Closed JJangD closed 1 month ago
The command tokens are just 4 learnable tokens. The past trajectories is not used to make command token, which just concat with the 4 command tokens. Maybe our figure is not very clear about that, sorry for make you misunderstand that. And answer is yes, we concat the past trajectories and command tokens with self-attention.
Thanks for a quick reply!
"And answer is yes, we concat the past trajectories and command tokens with self-attention." when doing this
another transformer encoder is utilized and than you take only command token variable part from the output of the encoder and feed to the main transformer encoder in the Figure 2 ?
or
The concat(trajectories, command token) is directly fed to the transformer encoder(the one in the figure 2 of ARTRACKv2 paper) along with search, template, appearance token, confidence token ?

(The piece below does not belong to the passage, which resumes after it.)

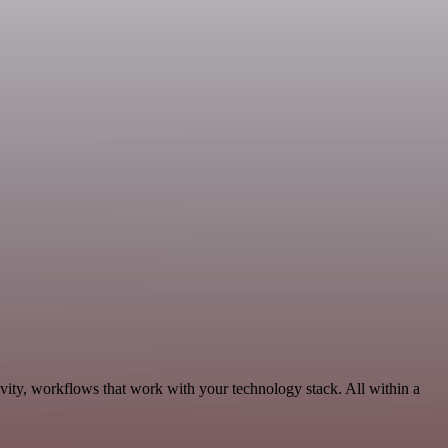
ivity, workflows that work with your technology stack. All within a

and also I couldn't figure out which part of the code I should take a look to check trajectory token part. Can you show me where to look?
We concat trajectory, command tokens, search, template and appearance, and confidence tokens. Then we fed them into the encoder.
You can check that in lib/models/ostrack/base_backbone.py, you can find that in function forward_features
Thank you!
Hi.
Thanks for your great work !
I was reading paper but i couldn't understand about generating trajectory command token, the green one.
I understand about not using intra-frame autoregression, not generating xmin, ymin, xmax, ymax one by one.
Could you explain about how does the past trajectories are utilized to make command token?
Maybe concating past trajectories and learnable command tokens and use self-attention?